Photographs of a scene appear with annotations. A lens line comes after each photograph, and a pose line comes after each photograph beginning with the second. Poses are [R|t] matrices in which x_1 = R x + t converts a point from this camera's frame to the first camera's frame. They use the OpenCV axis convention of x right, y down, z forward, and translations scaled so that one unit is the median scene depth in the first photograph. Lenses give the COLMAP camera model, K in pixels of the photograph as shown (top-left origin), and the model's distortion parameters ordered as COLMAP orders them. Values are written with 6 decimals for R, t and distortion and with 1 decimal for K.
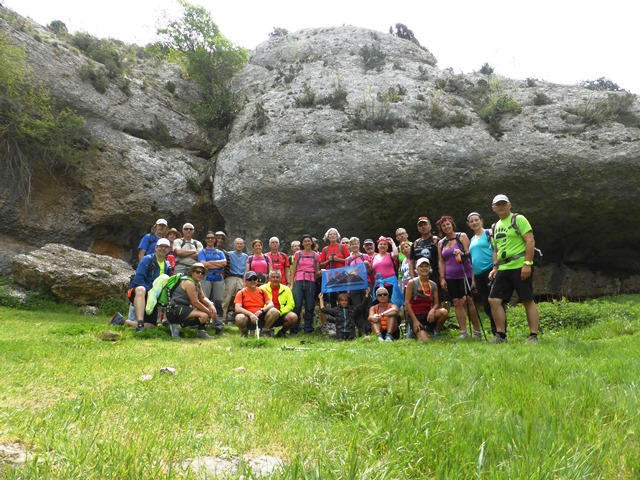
lens RADIAL K [[467.2, 0, 321.6], [0, 467.2, 239.5], [0, 0, 1]] dist [-0.004777, 0.005226]
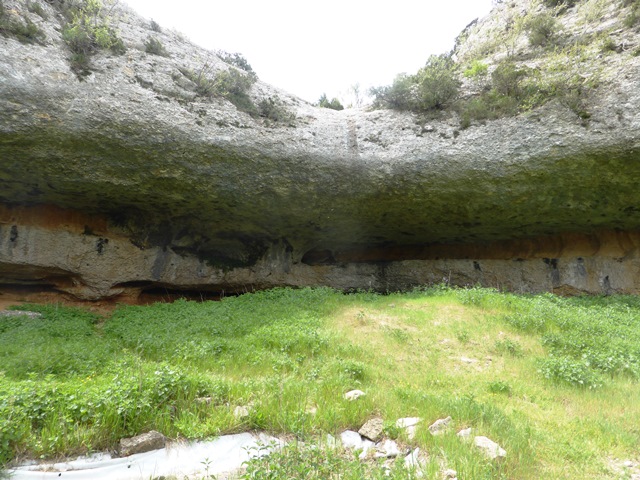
lens RADIAL K [[452.7, 0, 318.9], [0, 452.7, 239.5], [0, 0, 1]] dist [-0.008692, 0.005020]
pose [[0.784275, 0.106466, 0.611210, 0.264907], [-0.162472, 0.986030, 0.036722, -0.052867], [-0.598762, -0.128105, 0.790616, 0.189603]]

------------------------------

WHAT THIS TASK INVOLVES: A faithful, picture-free copy of the material is what this task asks for.

ANSWER FOR THIS EXERCISE:
Photographs of a scene appear with annotations. A lens line comes after each photograph, and a pose line comes after each photograph beginning with the second. Poses are [R|t] matrices in which x_1 = R x + t converts a point from this camera's frame to the first camera's frame. They use the OpenCV axis convention of x right, y down, z forward, and translations scaled so that one unit is the median scene depth in the first photograph. Lenses give the COLMAP camera model, K in pixels of the photograph as shown (top-left origin), and the model's distortion parameters ordered as COLMAP orders them. Values are written with 6 decimals for R, t and distortion and with 1 decimal for K.
lens RADIAL K [[467.2, 0, 321.6], [0, 467.2, 239.5], [0, 0, 1]] dist [-0.004777, 0.005226]
lens RADIAL K [[452.7, 0, 318.9], [0, 452.7, 239.5], [0, 0, 1]] dist [-0.008692, 0.005020]
pose [[0.784275, 0.106466, 0.611210, 0.264907], [-0.162472, 0.986030, 0.036722, -0.052867], [-0.598762, -0.128105, 0.790616, 0.189603]]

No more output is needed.